→ **PROBLEM**
Exactly as given, write out the lines from the one containing "Identify the document" through the end of the listing, with both ends included and nothing else.

→ **DATA FOR REVIEW**
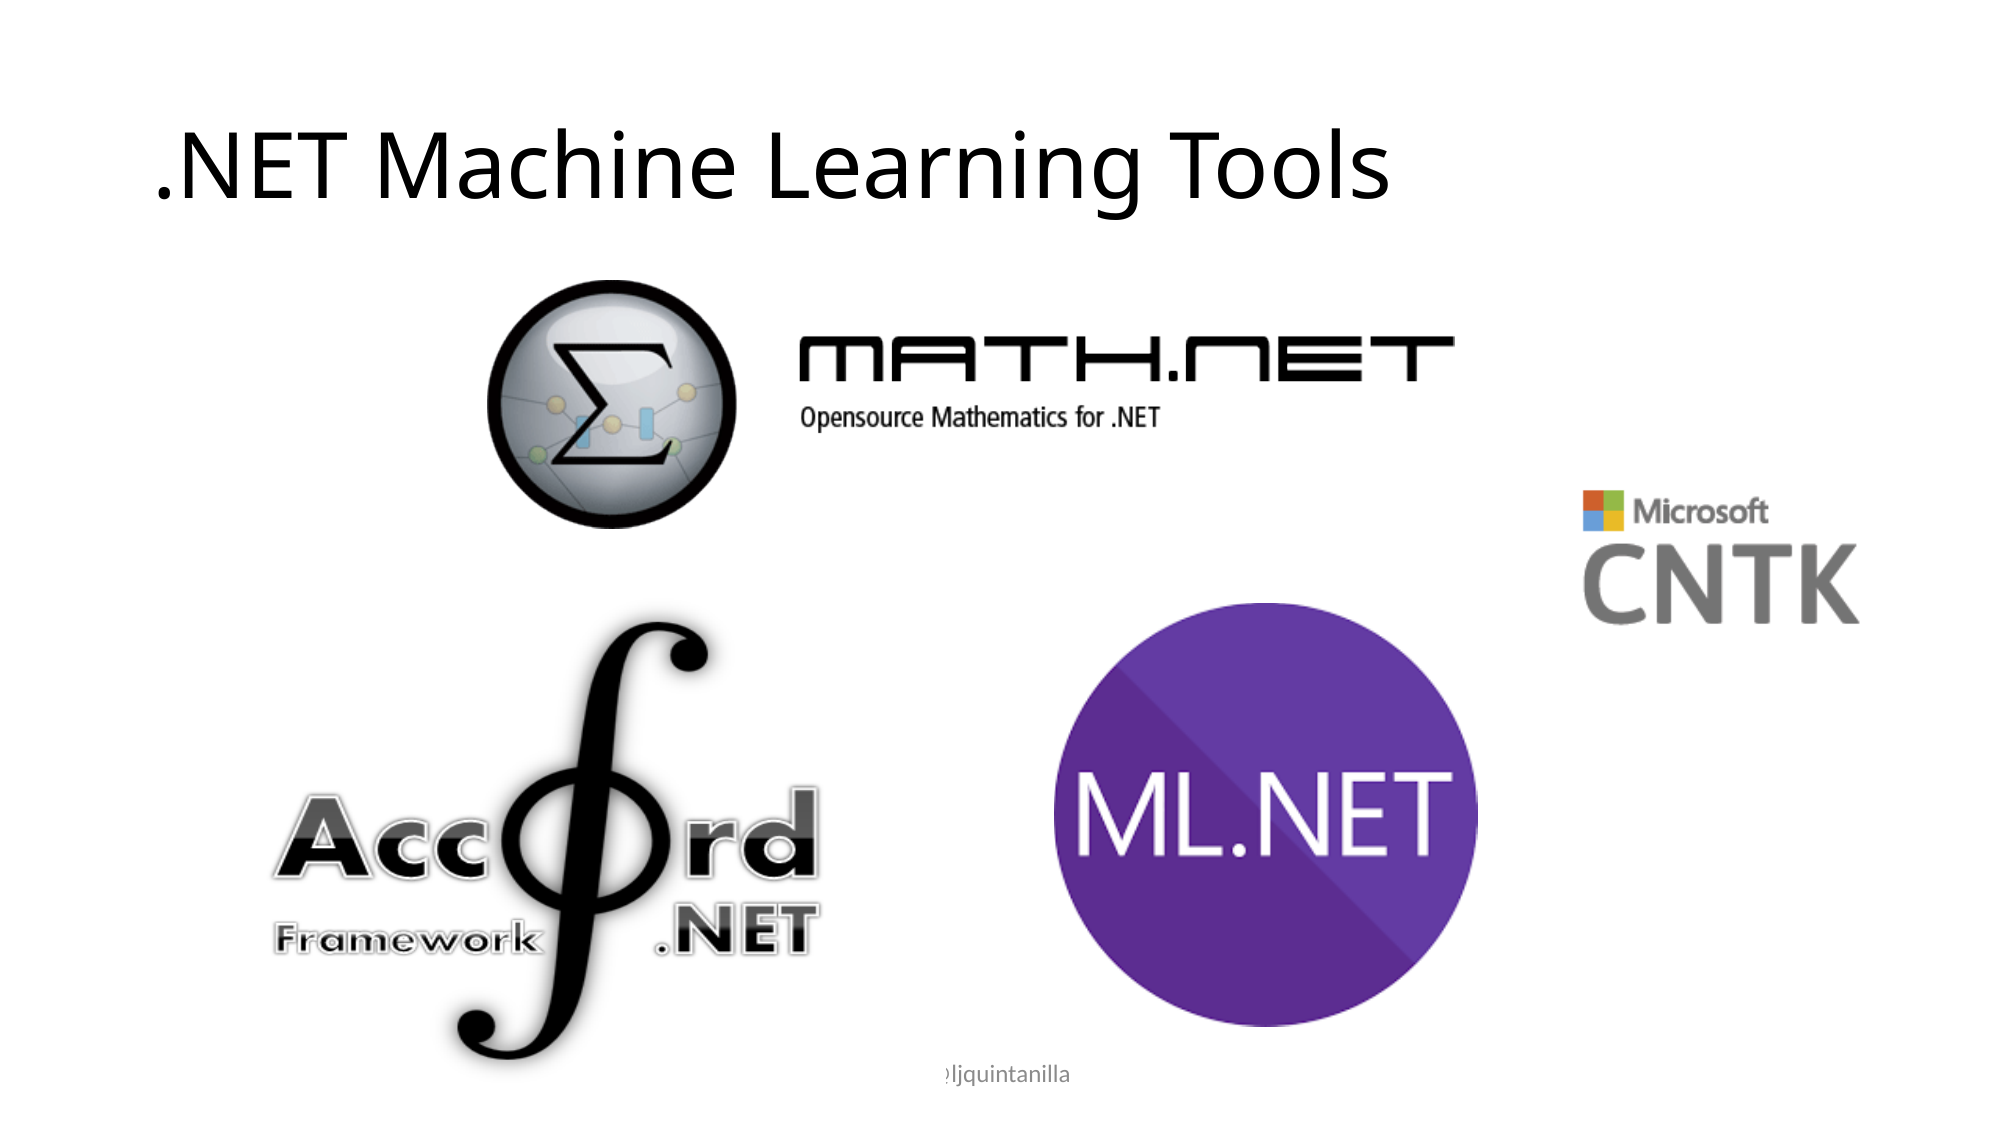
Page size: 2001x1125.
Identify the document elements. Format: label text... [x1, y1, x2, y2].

footer @ljquintanilla [662, 1042, 1338, 1103]
picture [1563, 456, 1877, 668]
picture [184, 595, 946, 1087]
picture [1054, 603, 1478, 1027]
picture [487, 280, 1455, 530]
title .NET Machine Learning Tools [137, 59, 1863, 278]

→ **SOLUTION FOR THIS PROBLEM**
Identify the document elements. Format: label text... [x1, y1, x2, y2].

footer @ljquintanilla [662, 1042, 1338, 1103]
picture [1563, 456, 1877, 668]
picture [184, 595, 946, 1087]
picture [1054, 603, 1478, 1027]
picture [487, 280, 1455, 530]
title .NET Machine Learning Tools [137, 59, 1863, 278]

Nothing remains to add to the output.